Critique : Belle toujours

Jean-Noël Nicolau | 5 avril 2007
Jean-Noël Nicolau | 5 avril 2007

En signant une coda au Belle de jour de Luis Buñuel, Manoel de Oliveira (98 ans au moment du tournage) réalise un pur fantasme de cinéma qui parvient à éviter tous les pièges d'une démarche aussi prétentieuse. En un tout petit plus d'une heure, le metteur en scène portugais cisèle un post-scriptum doucement cynique et d'une cruauté enjouée. Les deux héros du film de Buñuel ont tant vieilli que leurs archétypes se sont effondrés sur eux-mêmes. Il ne reste plus que le radotage alcoolisé de Michel Piccoli (formidable) et la vindicte coupable de Bulle Ogier (qui remplace Deneuve). Les excès sadomasochistes de Belle de jour ne sont que des ombres, des gimmicks (la boîte qui bourdonne, un coq de la période mexicaine...) et surtout des dialogues un peu creux, un peu faux, récités dans un bar improbable ou dans un restaurant au luxe comique. Belle toujours tutoie le sublime dans ses moments de silence ou lorsque les images supplantent la parole.

 

Durant la majeure partie du film, Piccoli erre dans Paris, un souvenir le hante, s'accroche à son existence devenue fantomatique.
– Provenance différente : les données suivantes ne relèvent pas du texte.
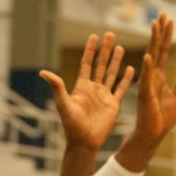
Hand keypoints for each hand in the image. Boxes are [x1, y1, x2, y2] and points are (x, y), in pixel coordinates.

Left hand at [40, 32, 134, 149]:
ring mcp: (104, 96)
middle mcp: (93, 89)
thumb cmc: (71, 124)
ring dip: (116, 61)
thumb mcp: (63, 103)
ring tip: (121, 47)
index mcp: (81, 86)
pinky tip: (132, 68)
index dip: (90, 50)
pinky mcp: (113, 104)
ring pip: (112, 74)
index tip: (94, 36)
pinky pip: (122, 89)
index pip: (87, 63)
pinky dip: (127, 79)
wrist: (84, 141)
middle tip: (111, 34)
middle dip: (105, 50)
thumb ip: (56, 87)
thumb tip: (43, 72)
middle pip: (101, 65)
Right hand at [134, 13, 175, 143]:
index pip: (163, 51)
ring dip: (153, 42)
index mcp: (158, 76)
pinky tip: (148, 55)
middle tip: (163, 14)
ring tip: (155, 25)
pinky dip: (147, 67)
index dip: (166, 35)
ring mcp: (147, 84)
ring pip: (151, 58)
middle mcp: (151, 76)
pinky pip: (146, 79)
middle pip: (156, 49)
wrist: (151, 135)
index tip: (169, 20)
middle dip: (160, 32)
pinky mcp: (145, 95)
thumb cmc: (161, 119)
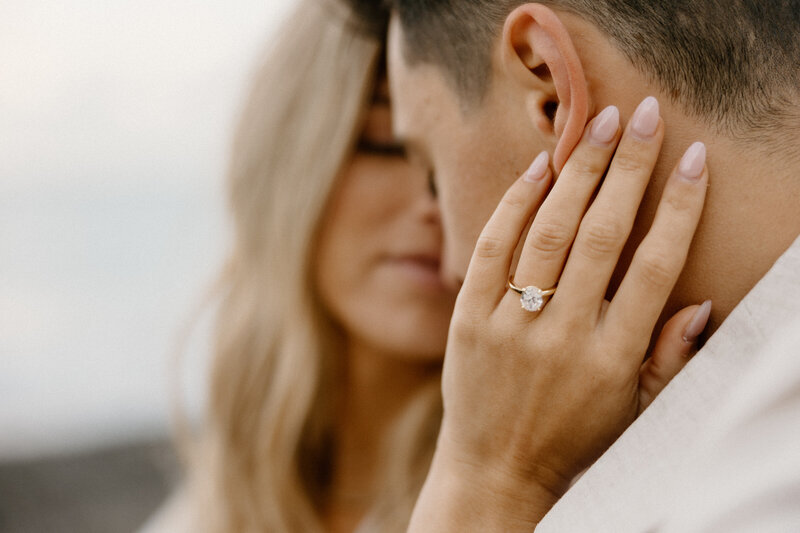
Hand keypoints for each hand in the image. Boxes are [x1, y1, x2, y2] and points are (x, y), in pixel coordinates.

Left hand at [409, 97, 709, 530]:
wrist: (497, 471)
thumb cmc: (574, 436)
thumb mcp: (634, 409)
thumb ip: (669, 358)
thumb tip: (703, 303)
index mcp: (613, 358)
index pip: (654, 266)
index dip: (678, 206)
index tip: (694, 158)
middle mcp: (563, 337)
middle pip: (602, 234)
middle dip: (627, 168)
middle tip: (642, 116)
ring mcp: (511, 326)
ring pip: (548, 233)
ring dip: (576, 172)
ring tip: (596, 125)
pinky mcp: (468, 320)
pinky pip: (492, 249)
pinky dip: (514, 204)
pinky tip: (538, 167)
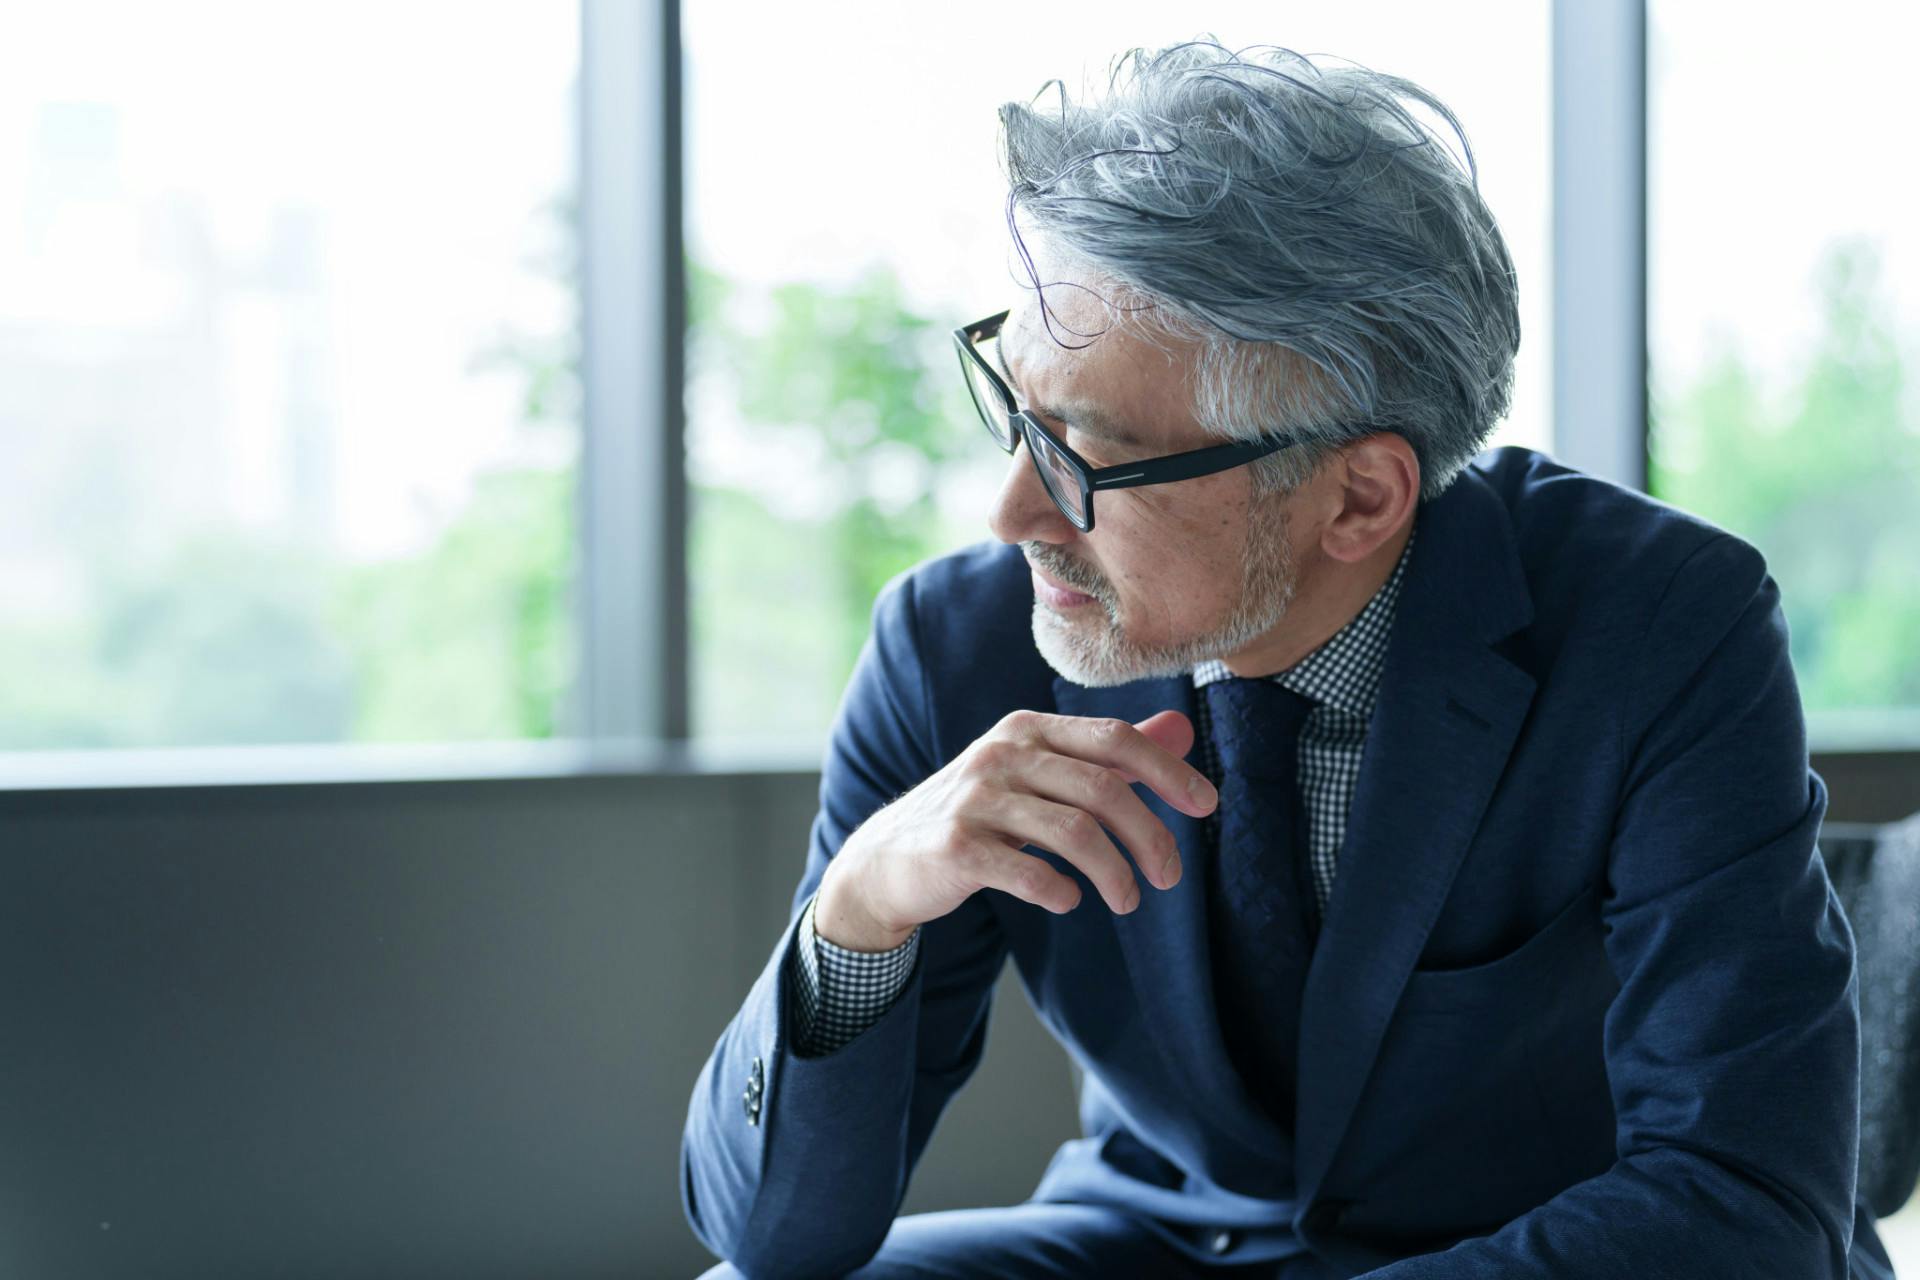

Le plaisir de faire une nouvelle fois souffrir la femme qui l'obsédait, c'est un dernier acte de perversion raffinée. La scène du dîner est comme accélérée au-delà du réalisme, pour mieux s'effacer dans la pénombre des bougies qui meurent. Ce crépuscule des êtres, quand la fiction atteint son point limite et que le « chef-d'œuvre » ne peut plus être complété, flirte avec le génie. Oliveira, humblement, avec humour, préfère disparaître à son tour et renonce à se proclamer l'égal de Buñuel. Cette modestie dans l'apothéose est la plus grande réussite de Belle toujours, qui s'affirme comme une rêverie sur pellicule, du genre qu'affectionnait tant le réalisateur de Viridiana.